A ADFAS – Associação de Direito de Família e das Sucessões – apoia o Projeto de Lei n º 293/23 da ALESP.

O Brasil está abrindo os olhos! O Brasil começa a enxergar!

 

[1]   Cárdenas, Eduardo. J. – Crisis Familiares: Un modelo experimentado de abordaje ecologico y transdisciplinario en un Jusgado de Família de la Ciudad de Buenos Aires. p.3.
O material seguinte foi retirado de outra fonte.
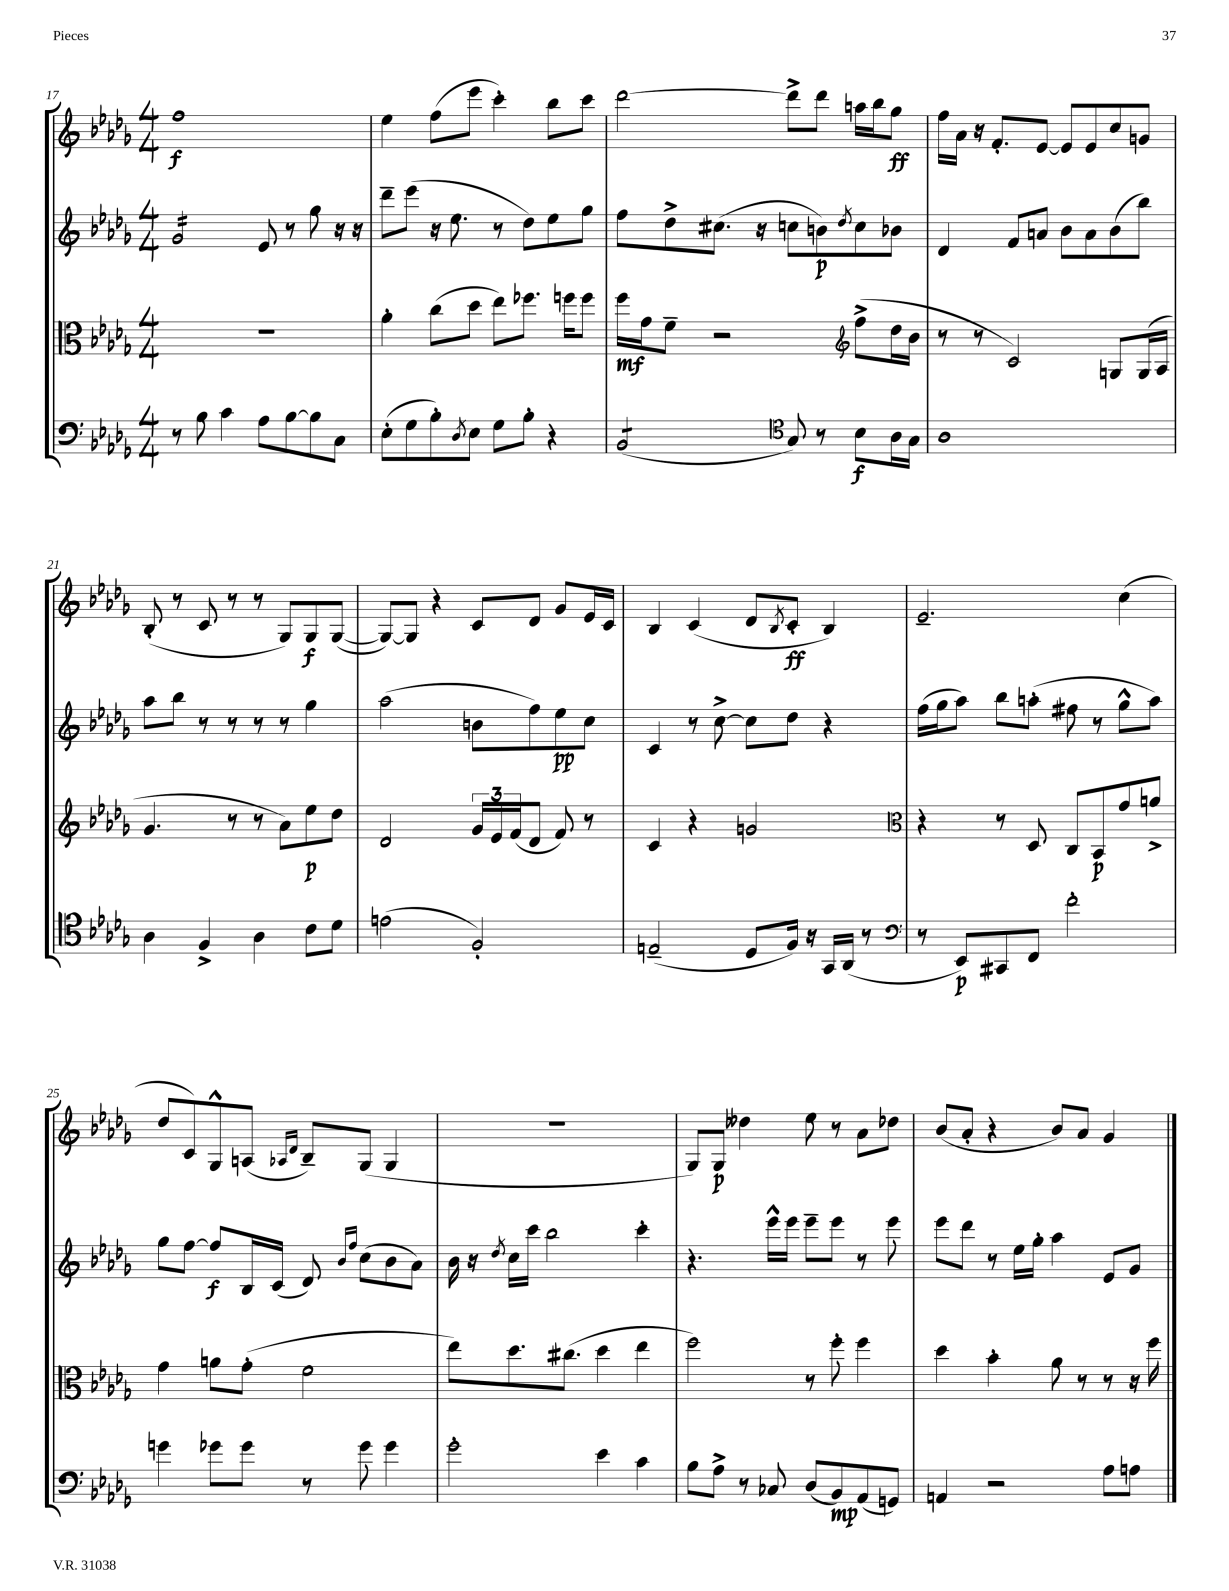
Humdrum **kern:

**kern	**kern	**kern	**kern
*staff4	*staff3	*staff2	*staff1
*clefF4	*clefC3	*clefG2	*clefG2
*k[b-e-a-d-g-]	*k[b-e-a-d-g-]	*k[b-e-a-d-g-]	*k[b-e-a-d-g-]
*M4/4	*M4/4	*M4/4	*M4/4
8r	1r	2g-	1ff
8B-	.	.	.
4c	.	.	.
8A-	.	8e-	.
[8B-	.	8r	.
8B-]	.	8gg-	.
8C	.	16r	.
.	.	16r	.
=	=	=	=
(8E-'	4a-'	8ddd-~	4ee-
8G-	.	(8eee-	.
8B-')	(8cc	16r	(8ff
.	.	8.ee-	.
8qD-	.	.	.
8E-	8dd-	.	8eee-
8G-	8ee-)	8r	4ccc')
8B-'	8.ff-	8dd-)	.
4r	.	8ee-	8bb-
.	16ff	.	.
.	8ff	8gg-	8ccc
=	=	=	=
(2BB-	16ff	8ff	[2ddd-
.	16g-	.	.
.	8f~	8dd-^	.
.	2r	(8.cc#	.
.	.	16r	.
*clefC4	*	*	*
8G-)	.	8cc	8ddd-^]
8r	.	8b)	8ddd-
*	*clefG2	*	*
.	.	8qdd-	.
8B-	(8ff^	8cc	16aa
.	.	.	16bb-
16A-	16dd-	8b-	8gg-
16G-	16b-	.	.
=	=	=	=
1A-	8r	4d-	16ff
.	.	.	16a-
.	8r	.	16r
.	.	.	8.f'
.	2c)	8f	.
.	.	8a	[8e-
.	.	8b-	8e-]
.	.	8a	8e-
.	8G	(8b-	8cc
.	(16G	8bb-)	8g
.	16A-	.	.
=	=	=	=
4A-	4.g-	8aa-	(8B-'
.	.	8bb-	8r
4F^	.	8r	8c
.	8r	8r	8r
4A-	8r	8r	8r
.	8a-)	8r	8G-)
8c	8ee-	4gg-	8G-
8d-	8dd-	.	([8G-
=	=	=	=
(2e	2d-	(2aa-	8G-_)
.	.	.	8G-]
.	.	.	4r
2F')	24g-	8b	8c
.	24e-	.	.
.	(24f	.	.
.	8d-	8ff)	8d-
.	8f)	8ee-	8g-
.	8r	8cc	16e-
.	.	.	16c
=	=	=	=
(2E~	4c	4c	4B-
.	4r	8r	(4c
.	.	[8cc^	.
8D-	2g	8cc]	8d-
.	.	.	8qB-
16F)	.	8dd-	8c'
16r	.	.	.
16GG-	.	4r	4B-)
(16AA-	.	.	.
8r	.	.	.
=	=	=	=
*clefF4	*clefC3	*	*
8r	4r	(16ff	2.e-~
.	.	16gg-	.
8EE-)	.	8aa-)	.
8CC#	8r	8bb-	.
8FF	8D-	(8aa'	.
2f'	8C	8ff#	.
.	8BB-	8r	.
.	8g-	8gg-^^	(4cc
.	8a^	8aa)	.
=	=	=	=
4g	4g-	8gg-	8dd-
.	.	[8ff	8c)
8g-	8a	8ff]	8G-^^
8g-	(8g-'	16B-	(8A
.	.	(16c	.
.	.	.	16qqA-
.	.	.	16qqd-
8r	2f	8d-)	8B-~)
.	.	16qqb-	.
.	.	16qqff	.
8g-	.	(8cc	(8G-
4g-	.	8b-	4G-
.	.	8a-)	.
=	=	=	=
2g-'	8ee-)	16b-	1r
.	.	16r	.
.	.	8qdd-	.
.	8.dd-	16cc	.
.	.	16ccc	.
.	.	2bb-	.
.	(8.cc#	.	.
4e-	4dd-	.	.
4c	4ee-	4ccc'	.
=	=	=	=
8B-	2ff)	4.r	8G-)
8A-^	.	.	8G-
8r	.	.	4dd--
8C-	.	16eee-^^	.
.	.	16eee-	.
(8D-	8r	8eee-~	8ee-
8BB-)	8ff'	8eee-	8r
(8AA-	4ff	8r	8a-
8GG)	.	8eee-	8dd-
=	=	=	=
4AA	4dd-	8eee-	(8b-
.	.	8ddd-	8a-'
2r	4b-'	8r	4r
.	.	16ee-	.
.	.	16gg-'	.
.	8a-	4aa-	8b-)
.	8r	.	8a-
8A-	8r	8e-	4g-
8A	16r	8g-	.
.	16ff	.	.
==	==	==	==
*-	*-	*-	*-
[2] Peluso, Antonio C. – Apresentação, in Direito de Família e Ciências Humanas. Caderno nº 1 p.7.

[3] https://www.al.sp.gov.br/spl/2023/03/Propositura/1000485548_1000622831_Propositura.pdf

 

* Diretora Nacional de Relações Interdisciplinares da ADFAS. Doutora em Psicologia Clínica pela Pontifícia Universidade Católica de São Paulo (PUC/SP). Bacharel em Direito pela Faculdade de Direito da Universidade de São Paulo (FDUSP). Professora da Escola Paulista Magistratura (EPM) e da PUC/SP. Psicoterapeuta individual, de casal e de família. Mediadora, perita e consultora psicojurídica de família. Advogada e Psicóloga.